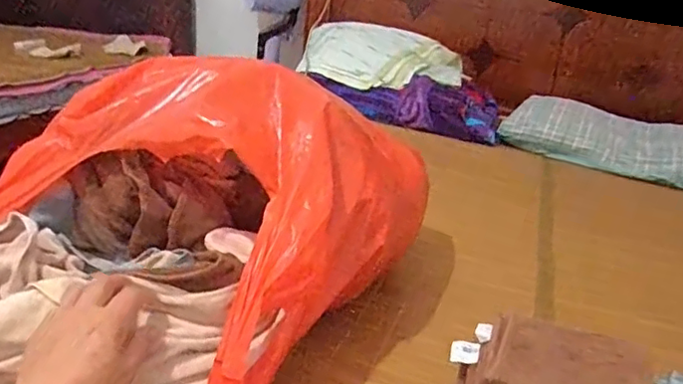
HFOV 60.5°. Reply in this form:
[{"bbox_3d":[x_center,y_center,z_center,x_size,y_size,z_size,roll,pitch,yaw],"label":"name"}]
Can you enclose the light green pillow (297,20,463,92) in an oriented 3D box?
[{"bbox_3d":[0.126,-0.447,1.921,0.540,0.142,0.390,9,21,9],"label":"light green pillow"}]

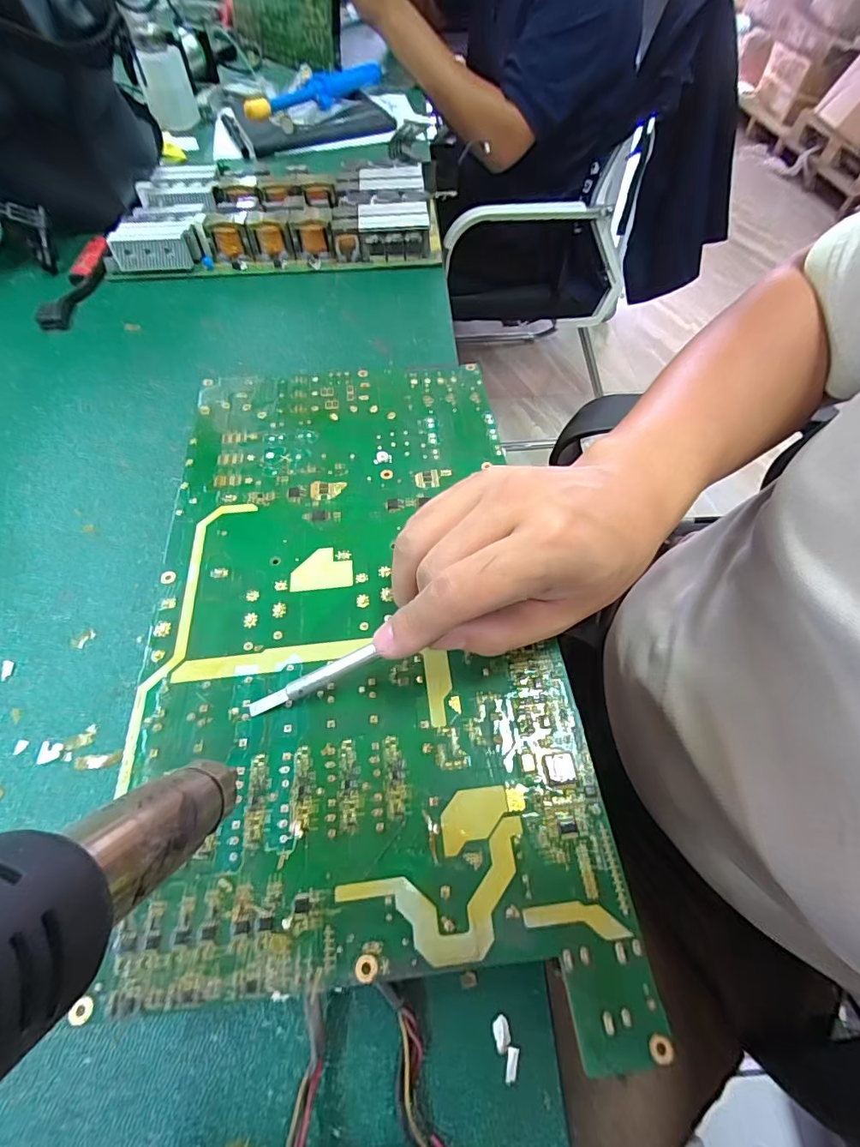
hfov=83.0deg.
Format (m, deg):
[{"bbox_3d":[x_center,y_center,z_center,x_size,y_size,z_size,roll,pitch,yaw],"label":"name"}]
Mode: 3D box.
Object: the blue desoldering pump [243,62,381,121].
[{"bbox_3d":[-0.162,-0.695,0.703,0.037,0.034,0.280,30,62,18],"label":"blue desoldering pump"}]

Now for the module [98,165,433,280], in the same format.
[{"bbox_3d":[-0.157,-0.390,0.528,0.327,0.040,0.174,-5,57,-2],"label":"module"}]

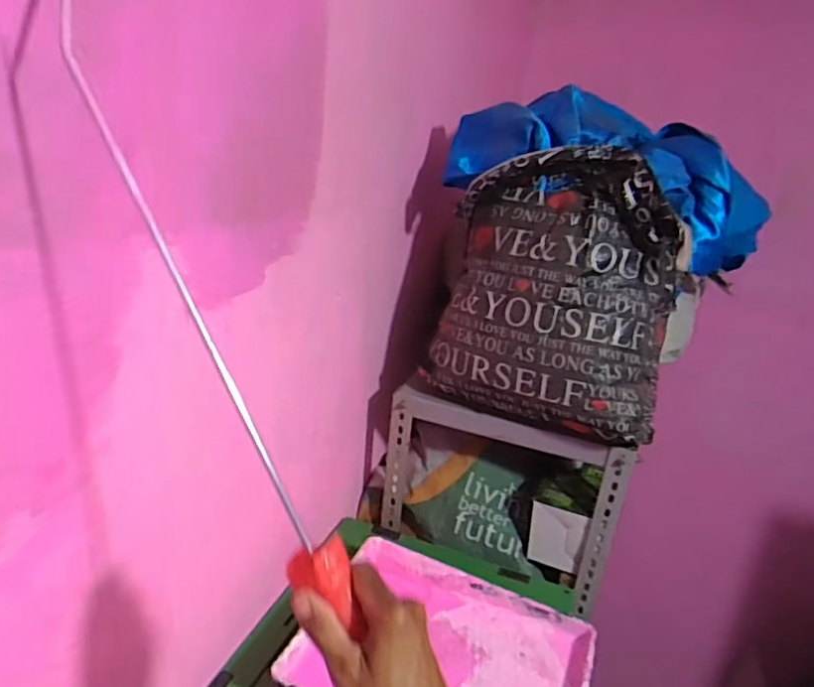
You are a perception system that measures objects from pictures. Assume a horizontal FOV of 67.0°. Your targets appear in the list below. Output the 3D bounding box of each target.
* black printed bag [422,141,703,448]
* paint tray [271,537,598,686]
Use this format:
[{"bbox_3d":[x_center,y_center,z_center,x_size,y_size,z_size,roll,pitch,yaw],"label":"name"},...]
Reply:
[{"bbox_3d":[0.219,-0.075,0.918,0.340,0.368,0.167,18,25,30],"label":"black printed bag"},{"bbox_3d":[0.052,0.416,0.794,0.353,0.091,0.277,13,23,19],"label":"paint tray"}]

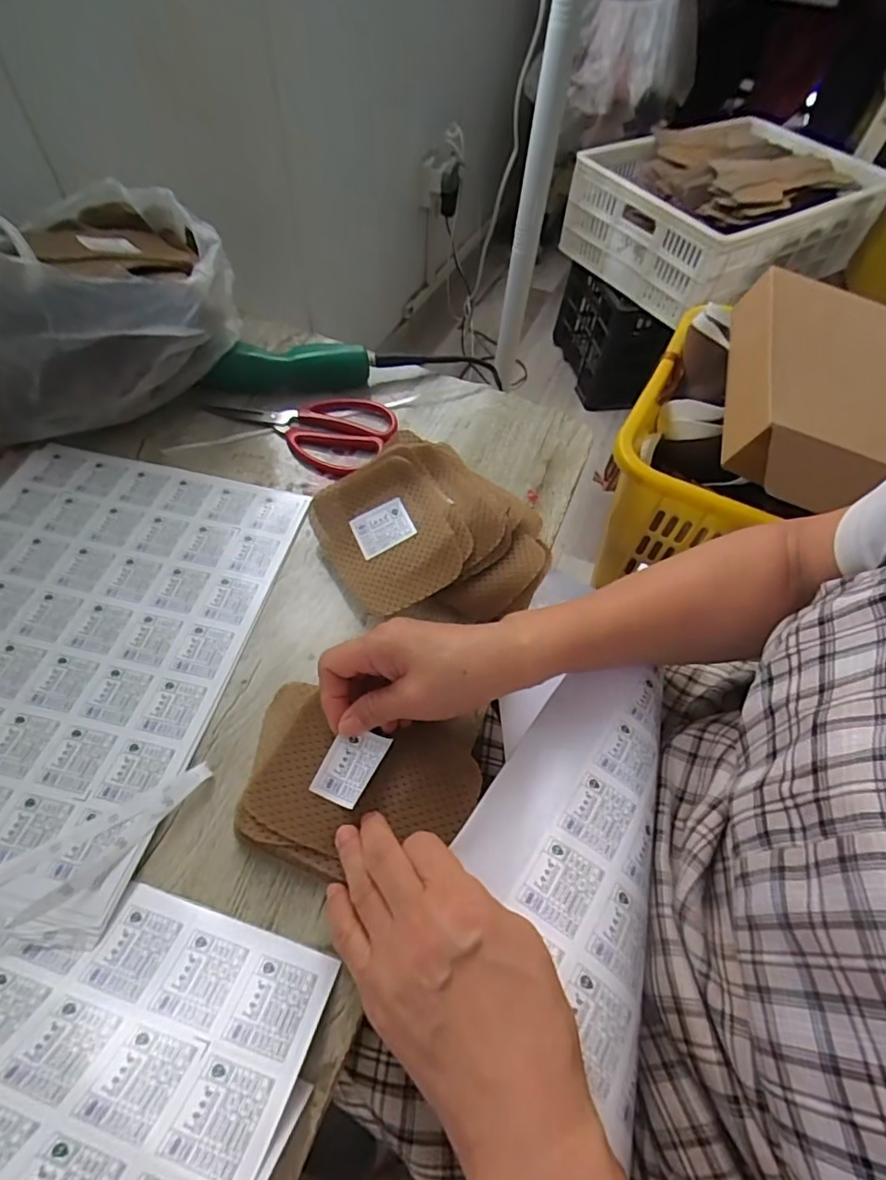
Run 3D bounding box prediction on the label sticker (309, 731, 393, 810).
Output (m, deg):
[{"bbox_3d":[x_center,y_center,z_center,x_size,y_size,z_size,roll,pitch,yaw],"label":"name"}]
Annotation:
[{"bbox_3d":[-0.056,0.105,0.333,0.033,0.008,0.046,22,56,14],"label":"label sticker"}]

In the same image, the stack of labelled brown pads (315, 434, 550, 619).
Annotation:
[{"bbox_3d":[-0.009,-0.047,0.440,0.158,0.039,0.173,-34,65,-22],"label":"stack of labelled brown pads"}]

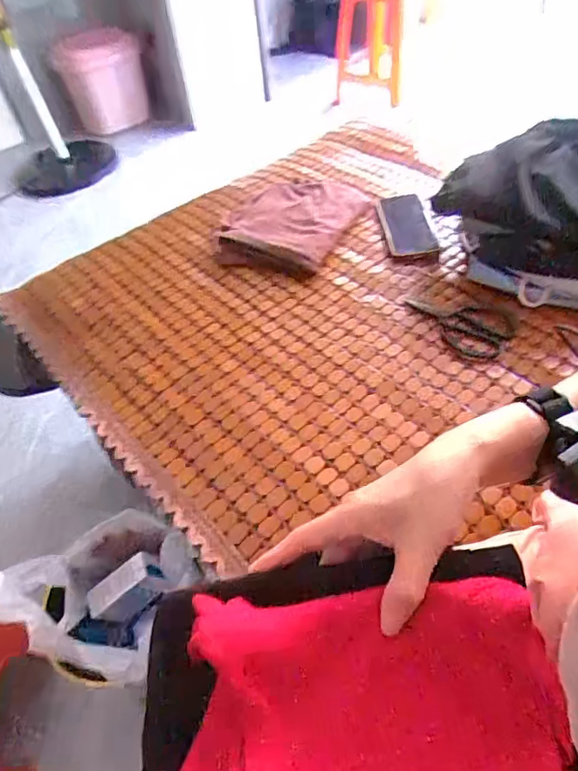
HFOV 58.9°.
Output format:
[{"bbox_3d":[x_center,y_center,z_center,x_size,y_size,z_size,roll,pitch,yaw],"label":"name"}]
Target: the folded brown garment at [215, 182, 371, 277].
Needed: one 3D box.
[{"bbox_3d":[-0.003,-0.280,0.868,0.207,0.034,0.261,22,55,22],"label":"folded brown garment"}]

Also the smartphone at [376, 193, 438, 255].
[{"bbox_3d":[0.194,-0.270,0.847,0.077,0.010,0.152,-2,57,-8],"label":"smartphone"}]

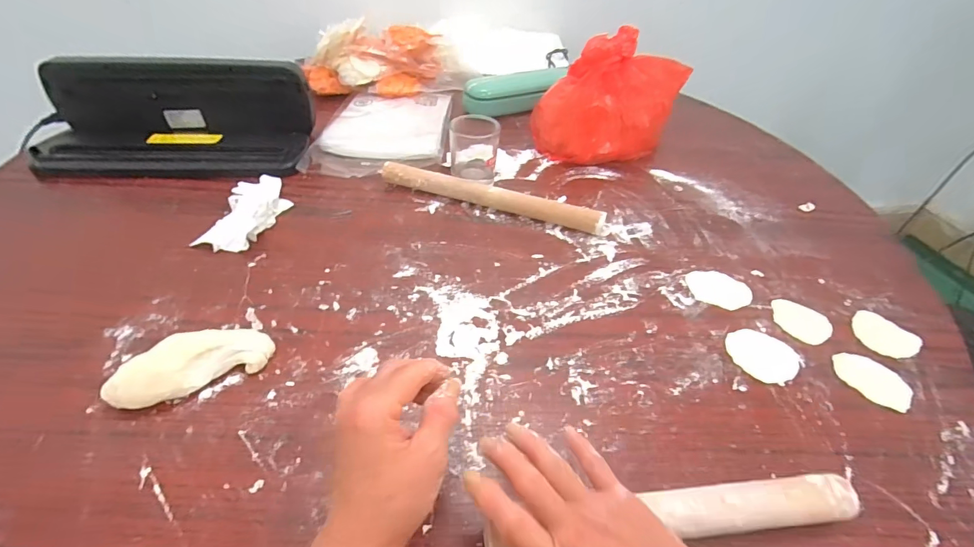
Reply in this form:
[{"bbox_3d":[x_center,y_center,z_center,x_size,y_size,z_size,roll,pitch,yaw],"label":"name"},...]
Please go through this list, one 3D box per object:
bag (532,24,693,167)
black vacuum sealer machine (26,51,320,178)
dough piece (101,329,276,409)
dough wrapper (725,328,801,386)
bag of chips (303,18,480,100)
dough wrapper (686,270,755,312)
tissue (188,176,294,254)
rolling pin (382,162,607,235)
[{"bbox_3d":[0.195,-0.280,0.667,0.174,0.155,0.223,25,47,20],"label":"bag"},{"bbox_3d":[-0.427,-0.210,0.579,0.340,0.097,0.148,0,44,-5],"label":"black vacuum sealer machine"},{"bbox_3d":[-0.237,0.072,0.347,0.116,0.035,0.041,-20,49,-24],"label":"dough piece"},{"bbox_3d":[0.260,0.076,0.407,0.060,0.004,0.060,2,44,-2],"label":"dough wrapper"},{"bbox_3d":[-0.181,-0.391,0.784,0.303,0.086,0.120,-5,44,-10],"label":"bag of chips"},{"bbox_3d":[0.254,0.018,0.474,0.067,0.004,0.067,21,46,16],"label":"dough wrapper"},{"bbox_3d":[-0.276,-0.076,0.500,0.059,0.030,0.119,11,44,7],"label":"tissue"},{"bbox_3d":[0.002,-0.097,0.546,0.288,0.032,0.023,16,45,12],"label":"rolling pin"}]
• • •
YOUR ASSIGNMENT
Using the data above, which lines fall from the one with "paint tray [271,537,598,686]" through the one with "bag (532,24,693,167)"? Repeat them exactly, ends included, minus any pictures.

TASK OUTPUT
* paint tray [271,537,598,686]
Use this format:
[{"bbox_3d":[x_center,y_center,z_center,x_size,y_size,z_size,roll,pitch,yaw],"label":"name"},...]
Reply:
[{"bbox_3d":[0.219,-0.075,0.918,0.340,0.368,0.167,18,25,30],"label":"black printed bag"},{"bbox_3d":[0.052,0.416,0.794,0.353,0.091,0.277,13,23,19],"label":"paint tray"}]

Run 3D bounding box prediction on the label sticker (309, 731, 393, 810).
Output (m, deg):
[{"bbox_3d":[x_center,y_center,z_center,x_size,y_size,z_size,roll,pitch,yaw],"label":"name"}]
Annotation:
[{"bbox_3d":[-0.056,0.105,0.333,0.033,0.008,0.046,22,56,14],"label":"label sticker"}]

In the same image, the stack of labelled brown pads (315, 434, 550, 619).
Annotation:
[{"bbox_3d":[-0.009,-0.047,0.440,0.158,0.039,0.173,-34,65,-22],"label":"stack of labelled brown pads"}]

HFOV 58.9°.
Output format:
[{"bbox_3d":[x_center,y_center,z_center,x_size,y_size,z_size,roll,pitch,yaw],"label":"name"}]
Target: the folded brown garment at [215, 182, 371, 277].
Needed: one 3D box.
[{"bbox_3d":[-0.003,-0.280,0.868,0.207,0.034,0.261,22,55,22],"label":"folded brown garment"}]

Also the smartphone at [376, 193, 438, 255].
[{"bbox_3d":[0.194,-0.270,0.847,0.077,0.010,0.152,-2,57,-8],"label":"smartphone"}]

Reply in this form:
[{"bbox_3d":[x_center,y_center,z_center,x_size,y_size,z_size,roll,pitch,yaw],"label":"name"},...]
Please go through this list, one 3D box per object:
bag (532,24,693,167)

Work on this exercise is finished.